The family is demanding disciplinary action and formal reporting of the incident.

Below is the full statement sent to PPS leadership, with the student’s name redacted.


Full Statement From Parents

PPS School Board and Superintendent,
I am the parent of Kellogg student [name withheld]. On Thursday, February 5th, [she] participated in the walkout at Kellogg Middle School in protest of ICE. [She] is a Puerto Rican and Irish-American student who attends the Spanish Immersion Program at Kellogg Middle School. [The student] departed from the school building and was down on the corner of 69th and Powell, on the public sidewalk, not on school property.
At that time, PPS School Counselor Jeanette Scantling violated our daughter's First Amendment rights when she came up to our daughter on the public sidewalk, scolded her, and took away her sign, which read, “FUCK ICE.”
I am not afraid to put this fact on the public record because this individual did this to our daughter and must be held accountable. The common mantra of this movement is “Chinga La Migra.” Our daughter holding up this message in translation is her right.
While it is within the purview of the school to make suggestions for student safety, and even to set boundaries regarding language within the school environment, it is unlawful to do so when the student has departed the school and is on the public sidewalk. This counselor violated our child’s First Amendment rights. We want her held accountable.
This counselor also knows that our family is involved in long-term anti-ICE protests. She is aware that we created the petition to close the ICE Detention Center, which now has nearly 19,000 signatures.
There were many other students who carried similar signs, but this counselor targeted our daughter because she does not like us and disagrees with our political views.
We have officially asked the Portland Association of Teachers to stand down and refuse to support this employee who acted outside of their duties and off of school property.
This employee must be disciplined, removed from her position, and her actions must be reported to TSPC.
Please inform us how you will hold her accountable and inform all employees that they must not under any circumstances interfere with a student who is expressing their First Amendment rights, especially while participating in a walkout and off of PPS property.
Thank you and FUCK ICE!

What happened at Kellogg is not an isolated incident. Across the country, students walking out against ICE, deportations, and federal immigration crackdowns are encountering pushback, sometimes subtle, sometimes overt.

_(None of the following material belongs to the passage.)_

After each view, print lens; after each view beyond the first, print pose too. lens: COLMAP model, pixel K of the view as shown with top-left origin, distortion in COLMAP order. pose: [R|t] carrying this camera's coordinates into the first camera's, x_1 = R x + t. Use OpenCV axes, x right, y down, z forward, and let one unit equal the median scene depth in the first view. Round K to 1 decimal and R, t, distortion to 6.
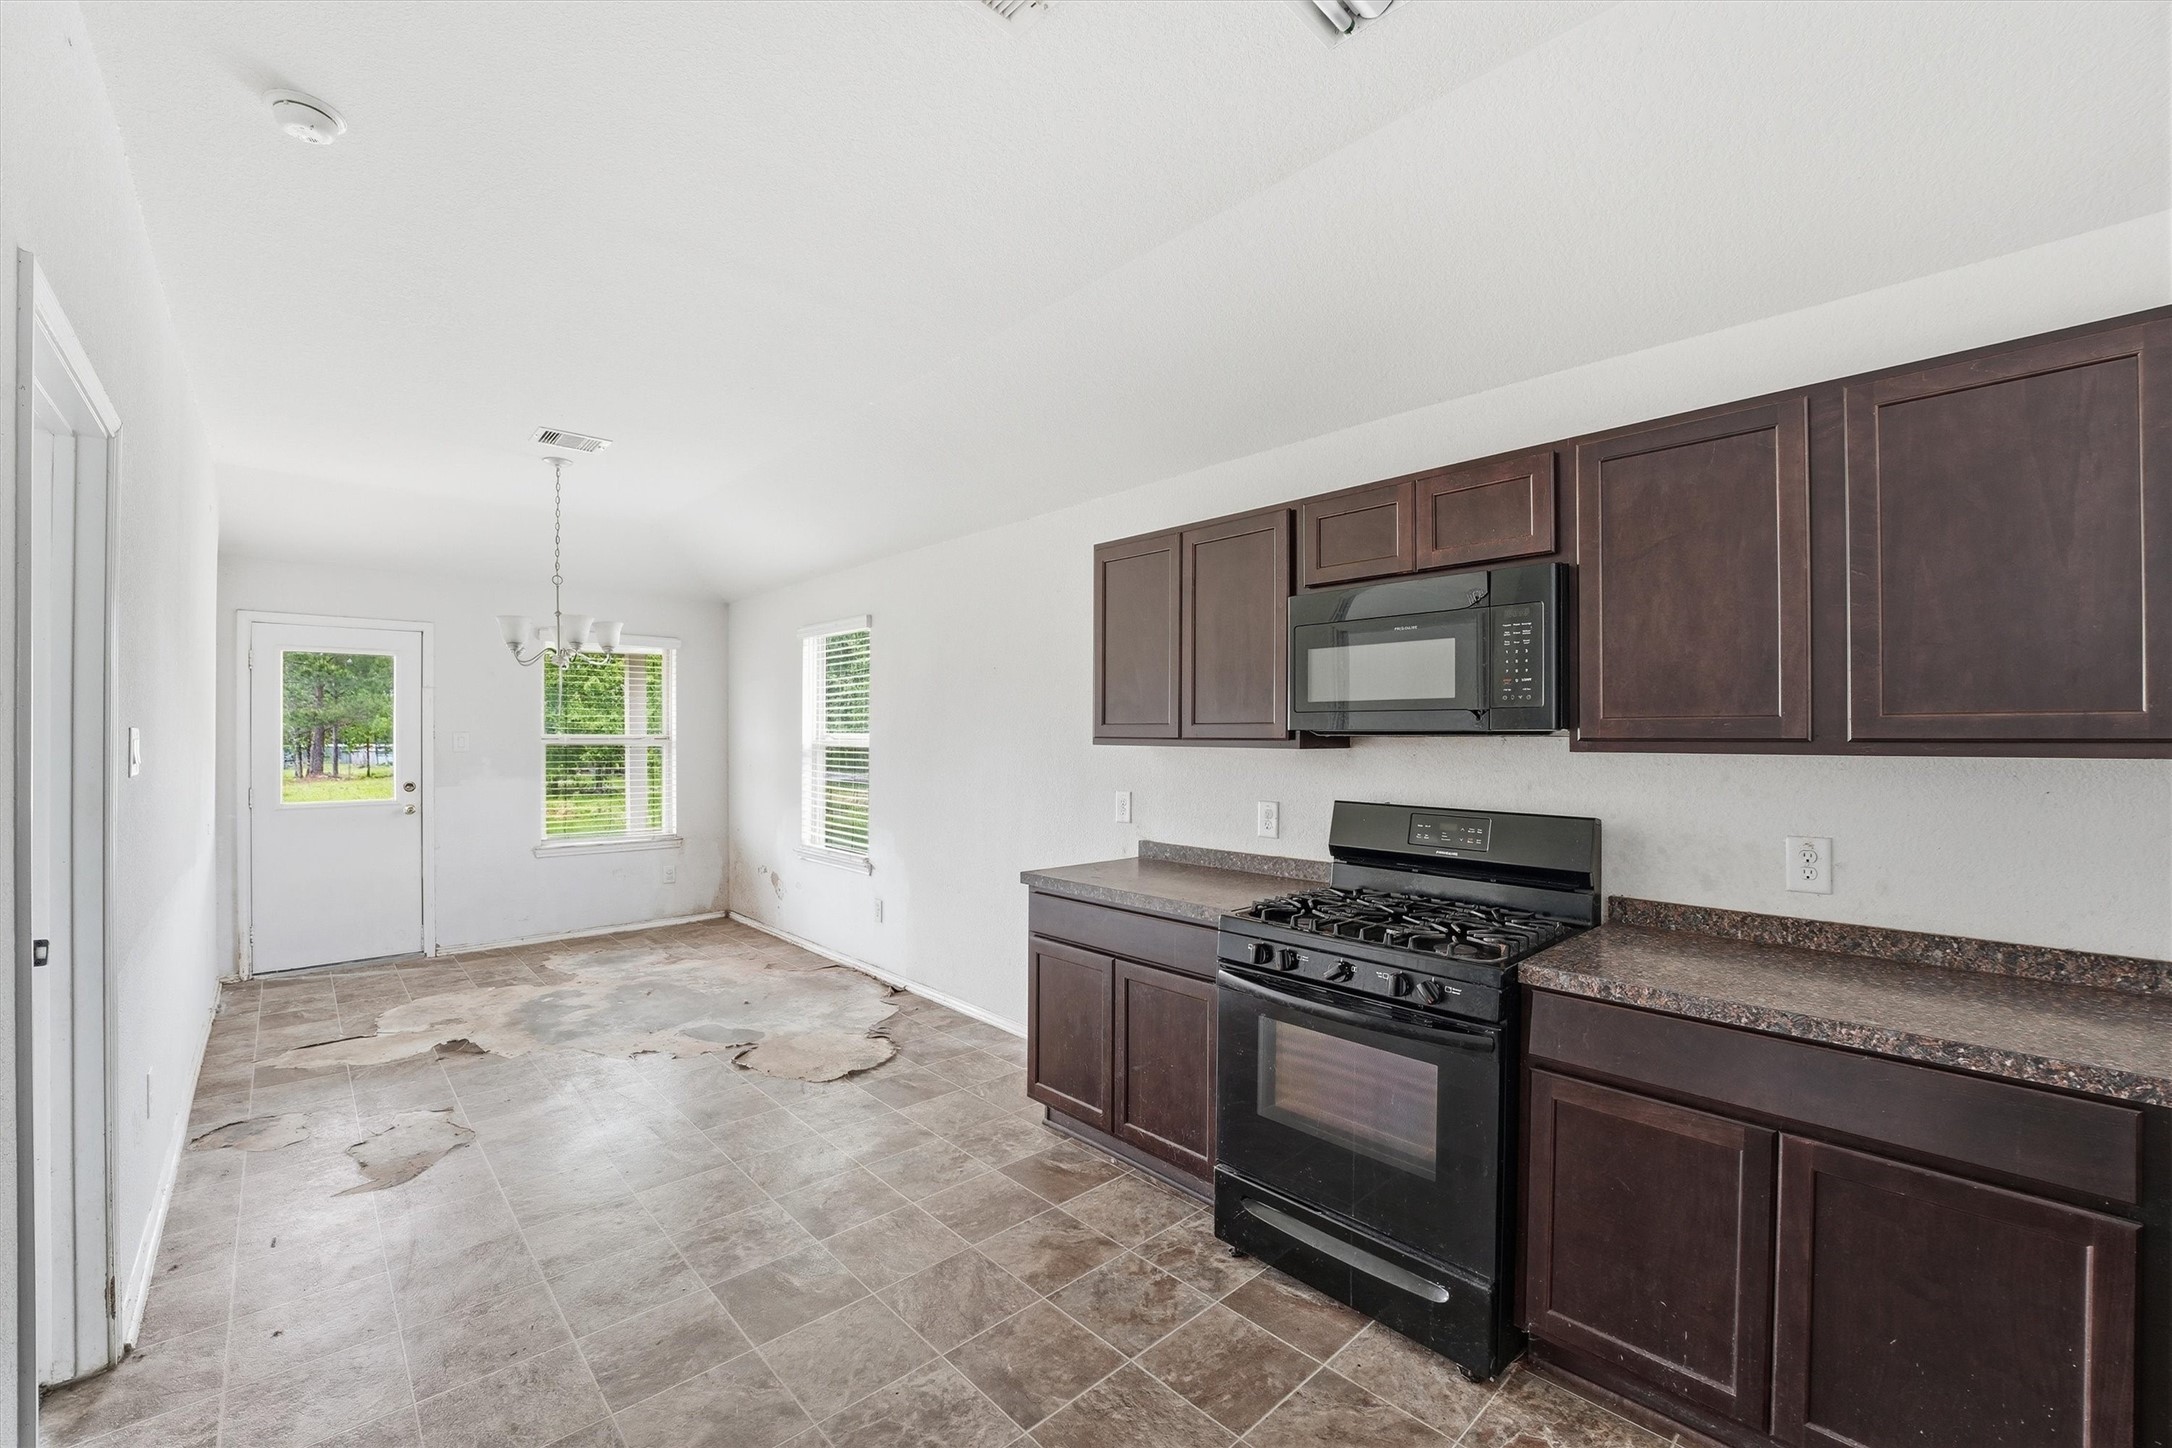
lens RADIAL K [[870.7, 0, 1076.3], [0, 870.7, 739.9], [0, 0, 1]] dist [-0.027816, 0.004109]
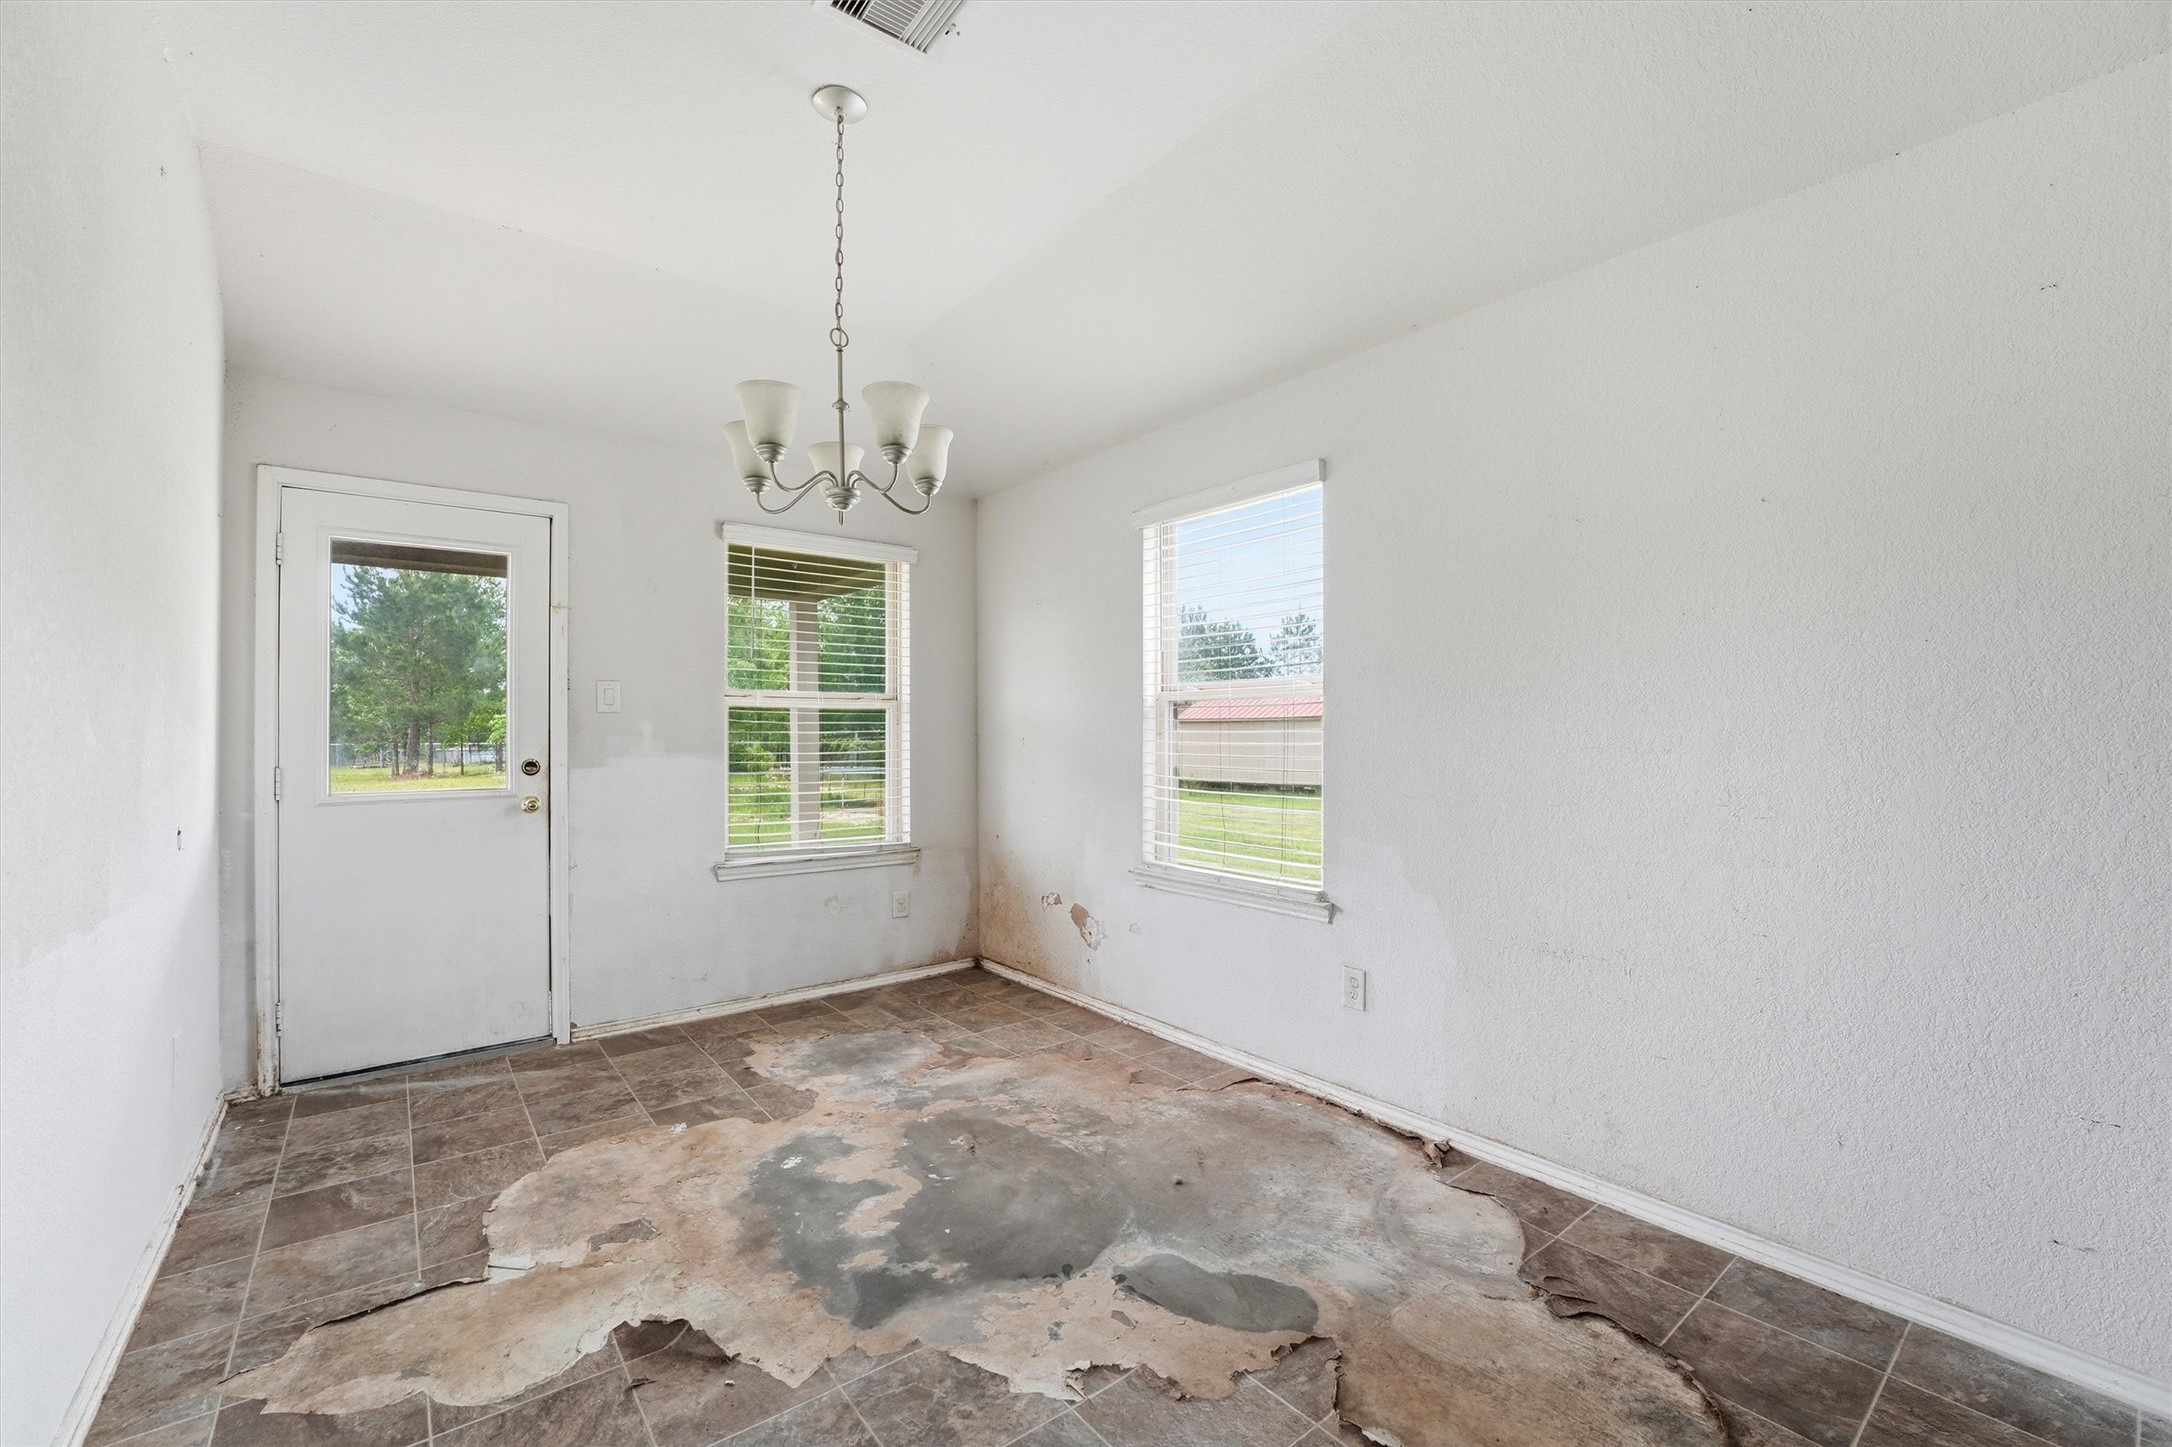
lens RADIAL K [[891.1, 0, 1086.2], [0, 891.1, 730.6], [0, 0, 1]] dist [-0.028054, 0.004538]
pose [[0.997264, -0.004484, -0.073785, -0.370999], [0.003853, 0.999955, -0.008693, 0.038981], [0.073821, 0.008385, 0.997236, 0.442957]]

Walkouts are, by design, disruptive. That is their point. They are meant to signal that something larger than algebra homework is happening in the world.

For many of the students who walked out last week, this was their first act of political participation. Across the state, hundreds of students marched in solidarity with their immigrant families and neighbors.

The tension here isn’t really about profanity.

It’s about who gets to define the limits of youth political expression and whether schools, consciously or not, become enforcers of political comfort.

If students are told they won’t be punished for walking out, but then find their political speech policed once they do, the message becomes muddy: participate, but not too loudly. Speak up, but not like that.

The First Amendment was built precisely to protect speech that makes people uncomfortable, especially speech directed at government power.

As student walkouts continue across Oregon and nationwide, school districts will face a choice: respect the autonomy of students and all of their rights, or treat their dissent as something to manage and contain.

Students are clearly choosing the first path. The question is whether school administrators will.


The parents are asking for the community to write to the school’s principal, superintendent, and school board "to demand accountability for [their] daughter's rights.”